*Passage*
====================

Re: [PATCH] io_uring: export cq overflow status to userspace

public inbox for [email protected]
 help / color / mirror / Atom feed

From: Jens Axboe <[email protected]>
To: Xiaoguang Wang <[email protected]>
Cc: [email protected], [email protected]
Subject: Re: [PATCH] io_uring: export cq overflow status to userspace
Date: Tue, 7 Jul 2020 21:46:47 -0600	[thread overview]
Message-ID: <[email protected]> (raw)
In-Reply-To: <[email protected]>


> On Jul 7, 2020, at 9:25 PM, Xiaoguang Wang <[email protected]> wrote:
> 
> hi,
> 
>>> On 7/7/20 8:28 AM, Jens Axboe wrote:
>>> On 7/7/20 7:24 AM, Xiaoguang Wang wrote:
>>>> For those applications which are not willing to use io_uring_enter()
>>>> to reap and handle cqes, they may completely rely on liburing's
>>>> io_uring_peek_cqe(), but if cq ring has overflowed, currently because
>>>> io_uring_peek_cqe() is not aware of this overflow, it won't enter
>>>> kernel to flush cqes, below test program can reveal this bug:
>>>> 
>>>> static void test_cq_overflow(struct io_uring *ring)
>>>> {
>>>>         struct io_uring_cqe *cqe;
>>>>         struct io_uring_sqe *sqe;
>>>>         int issued = 0;
>>>>         int ret = 0;
>>>> 
>>>>         do {
>>>>                 sqe = io_uring_get_sqe(ring);
>>>>                 if (!sqe) {
>>>>                         fprintf(stderr, "get sqe failed\n");
>>>>                         break;;
>>>>                 }
>>>>                 ret = io_uring_submit(ring);
>>>>                 if (ret <= 0) {
>>>>                         if (ret != -EBUSY)

====================

*Exercises*
**A)** In the io_uring patch thread, which liburing function does the patch description say is unaware of a cq ring overflow?
**B)** Carry on the io_uring patch thread from the point where it stops.
The outline rows are separate from the io_uring patch thread.

Outline rows
====================

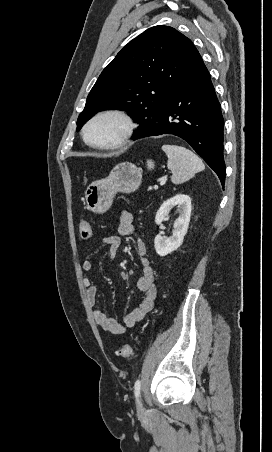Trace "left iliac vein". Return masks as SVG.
<instances>
[{
  "instance_id": "4c4485c4",
  "label": "left iliac vein",
  "mask_w": 272,
  "mask_h": 452,
  "mask_svg": "<svg viewBox=\"0 0 272 452\" xmlns=\"http://www.w3.org/2000/svg\"><path fill=\"white\" fill-rule=\"evenodd\" d=\"M137 409H138L139 413H141L143 411V408H142V405L140 404V402L138 404V408Z\"/></svg>"
}]
</instances>
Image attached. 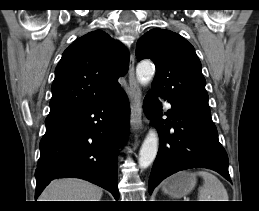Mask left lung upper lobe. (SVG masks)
Returning a JSON list of instances; mask_svg holds the SVG:
<instances>
[{
  "label": "left lung upper lobe",
  "instance_id": "left-lung-upper-lobe-1",
  "mask_svg": "<svg viewBox=\"0 0 259 211\" xmlns=\"http://www.w3.org/2000/svg\"><path fill=\"white\" fill-rule=\"evenodd\" d=\"M136 57L149 58L156 66L153 92L175 103L210 111L201 63L193 46L182 36L152 29L138 40Z\"/></svg>",
  "mask_w": 259,
  "mask_h": 211
}]
</instances>
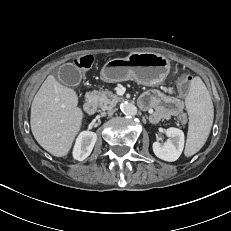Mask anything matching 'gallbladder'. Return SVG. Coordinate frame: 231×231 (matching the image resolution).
I'll list each match as a JSON object with an SVG mask.
<instances>
[{"mask_svg":"<svg viewBox=\"0 0 231 231\" xmlns=\"http://www.w3.org/2000/svg\"><path fill=\"white\" fill-rule=\"evenodd\" d=\"M57 77L66 86L74 87L81 82V73L73 64H65L57 71Z\"/></svg>","mask_w":231,"mask_h":231,"instance_id":"obj_1","label":"gallbladder"}]
</instances>
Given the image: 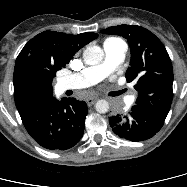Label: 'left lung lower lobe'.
<instances>
[{"label": "left lung lower lobe", "instance_id": "0a47b994", "mask_svg": "<svg viewBox=\"0 0 187 187\" xmlns=\"http://www.w3.org/2000/svg\"><path fill=\"white\" fill-rule=\"evenodd\" d=\"M165 119L135 105L127 116H111L109 123L112 131L120 138L136 142L153 137L161 129Z\"/></svg>", "mask_w": 187, "mask_h": 187}]
</instances>
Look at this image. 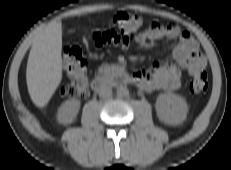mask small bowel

====================

*Set of answers*
**A)** io_uring_peek_cqe()

**B)**
>>>>                                 fprintf(stderr, "sqe submit failed: %d\n", ret);
>>>>                         break;
>>>>                 }
>>>>                 issued++;
>>>>         } while (ret > 0);
>>>>         assert(ret == -EBUSY);
>>>> 
>>>>         printf("issued requests: %d\n", issued);
>>>> 
>>>>         while (issued) {
>>>>                 ret = io_uring_peek_cqe(ring, &cqe);
>>>>                 if (ret) {
>>>>                         if (ret != -EAGAIN) {
>>>>                                 fprintf(stderr, "peek completion failed: %s\n",
>>>>                                         strerror(ret));
>>>>                                 break;
>>>>                         }
>>>>                         printf("left requets: %d\n", issued);
>>>>                         continue;
>>>>                 }
>>>>                 io_uring_cqe_seen(ring, cqe);
>>>>                 issued--;
>>>>                 printf("left requets: %d\n", issued);
>>>>         }
>>>> }
>>>> 
>>>> int main(int argc, char *argv[])
>>>> {
>>>>         int ret;
>>>>         struct io_uring ring;
>>>> 
>>>>         ret = io_uring_queue_init(16, &ring, 0);
>>>>         if (ret) {
>>>>                 fprintf(stderr, "ring setup failed: %d\n", ret);
>>>>                 return 1;
>>>>         }
>>>> 
>>>>         test_cq_overflow(&ring);
>>>>         return 0;
>>>> }
>>>> 
>>>> To fix this issue, export cq overflow status to userspace, then
>>>> helper functions() in liburing, such as io_uring_peek_cqe, can be
>>>> aware of this cq overflow and do flush accordingly.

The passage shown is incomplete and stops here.